■ Task to complete: Starting at the beginning of the lines and ending at the line that contains "right shoulder: (152, 328, 5)", write those lines out again, requests included, multiplying every number in the answers (the keypoint coordinates and depth values) by 0.8 and rounding each result to a whole number, with halves rounded up. Leave the pictures out.

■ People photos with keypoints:
◆ ◆ ◆ ◆ ◆

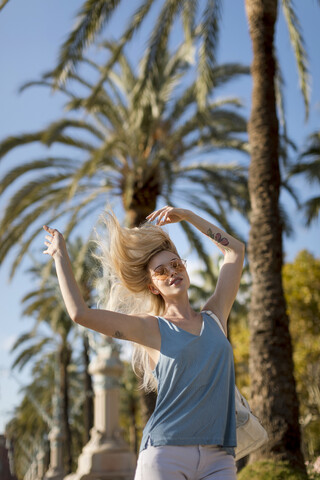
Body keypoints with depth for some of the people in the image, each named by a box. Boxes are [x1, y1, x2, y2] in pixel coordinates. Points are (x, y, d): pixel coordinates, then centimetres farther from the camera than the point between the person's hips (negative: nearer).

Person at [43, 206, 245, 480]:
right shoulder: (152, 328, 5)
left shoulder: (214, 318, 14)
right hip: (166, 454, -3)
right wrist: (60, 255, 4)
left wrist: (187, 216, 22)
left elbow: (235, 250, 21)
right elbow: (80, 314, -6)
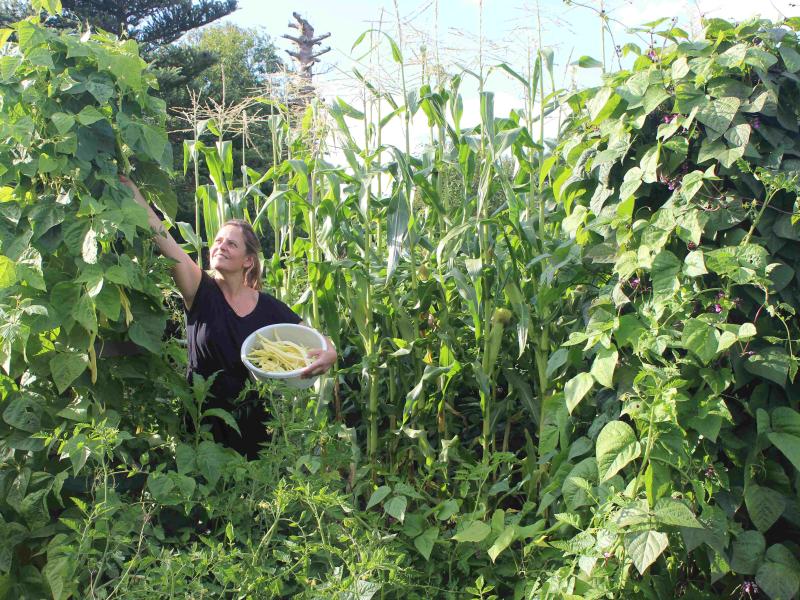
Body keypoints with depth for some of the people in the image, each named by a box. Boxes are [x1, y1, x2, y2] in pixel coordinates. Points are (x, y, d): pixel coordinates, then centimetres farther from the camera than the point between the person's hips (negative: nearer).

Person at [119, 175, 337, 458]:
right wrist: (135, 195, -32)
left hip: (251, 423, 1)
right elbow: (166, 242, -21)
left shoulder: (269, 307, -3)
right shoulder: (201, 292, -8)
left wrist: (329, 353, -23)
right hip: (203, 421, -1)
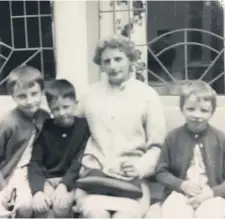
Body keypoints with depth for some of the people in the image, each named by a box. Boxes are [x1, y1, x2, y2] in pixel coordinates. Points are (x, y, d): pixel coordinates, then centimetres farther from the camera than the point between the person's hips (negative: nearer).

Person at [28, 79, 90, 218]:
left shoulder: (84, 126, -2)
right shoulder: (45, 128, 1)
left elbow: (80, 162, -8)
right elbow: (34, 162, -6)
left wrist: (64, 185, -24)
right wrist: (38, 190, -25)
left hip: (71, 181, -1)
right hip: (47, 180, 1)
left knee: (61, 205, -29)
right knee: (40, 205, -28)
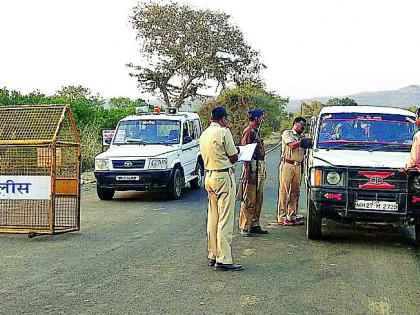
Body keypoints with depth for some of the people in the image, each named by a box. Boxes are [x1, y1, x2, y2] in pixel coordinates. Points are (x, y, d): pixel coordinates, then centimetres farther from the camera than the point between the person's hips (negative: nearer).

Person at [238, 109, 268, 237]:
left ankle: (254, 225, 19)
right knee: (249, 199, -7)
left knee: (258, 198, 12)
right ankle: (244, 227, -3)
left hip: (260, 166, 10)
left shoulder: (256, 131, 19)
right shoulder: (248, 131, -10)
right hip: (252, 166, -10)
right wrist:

◆ ◆ ◆ ◆ ◆

■ Answer for this exercise:
Body keypoints with depth for some of the people in the image, each named by a box. Boxes are [x1, y1, x2, y2] in pixel coordinates. Points are (x, y, d): pixel coordinates, then centimetres farther from the camera than the point between the person's hips (negative: nearer).

Person at [43, 206, 245, 480]:
right shoulder: (122, 262, 4)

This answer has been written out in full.